- _Actions to take_:
**A)** In the AIME problem page on two- and three-digit numbers, how many times larger than Sarah's intended product is the five-digit number she formed?
**B)** Extend the AIME page on two- and three-digit numbers, picking up right after its final sentence.
=== Selected excerpt ===
Two and Three-digit numbers | AIME I, 1997 | Question 3

Try this beautiful problem from the American Invitational Mathematics Examination I, AIME I, 1997 based on Two and Three-digit numbers.

Two and Three-digit numbers - AIME I, 1997

Sarah intended to multiply a two digit number and a three digit number, but she left out the multiplication sign and simply placed the two digit number to the left of the three digit number, thereby forming a five digit number. This number is exactly nine times the product Sarah should have obtained, find the sum of the two digit number and the three digit number.
=== Source data ===
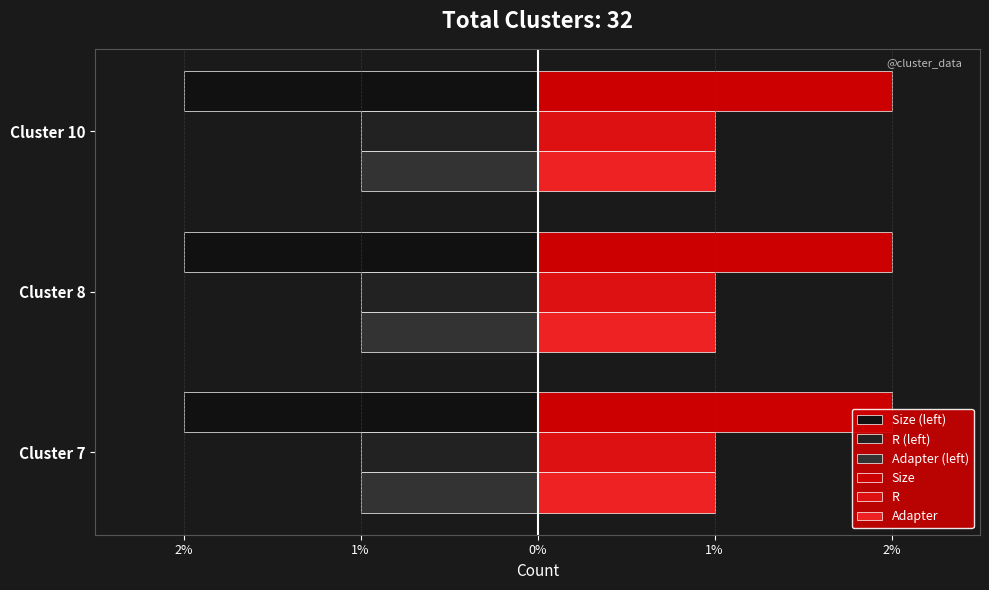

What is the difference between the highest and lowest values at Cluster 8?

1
===
- _Answers to the exercise_:
**A)** Exactly nine times larger.

**B)**
  • is 107
  • is 126
  • is 840
  • cannot be determined from the given information

Key Concepts

Twodigit Number

Threedigit Number

Factors

Check the Answer

Answer: is 126.

AIME I, 1997, Question 3

Elementary Number Theory by David Burton

Try with Hints

Let p be a two digit number and q be a three digit number

here 1000p+q=9pq

\(\Rightarrow 9pq-1000p-q=0\)

\((9p-1)(q-\frac{1000}{9})\)=\(\frac{1000}{9}\)

\(\Rightarrow(9p-1)(9q-1000)\)=1000

from factors of 1000 gives 9p-1=125

\(\Rightarrow p=14,q=112\)

\(\Rightarrow 112+14=126\).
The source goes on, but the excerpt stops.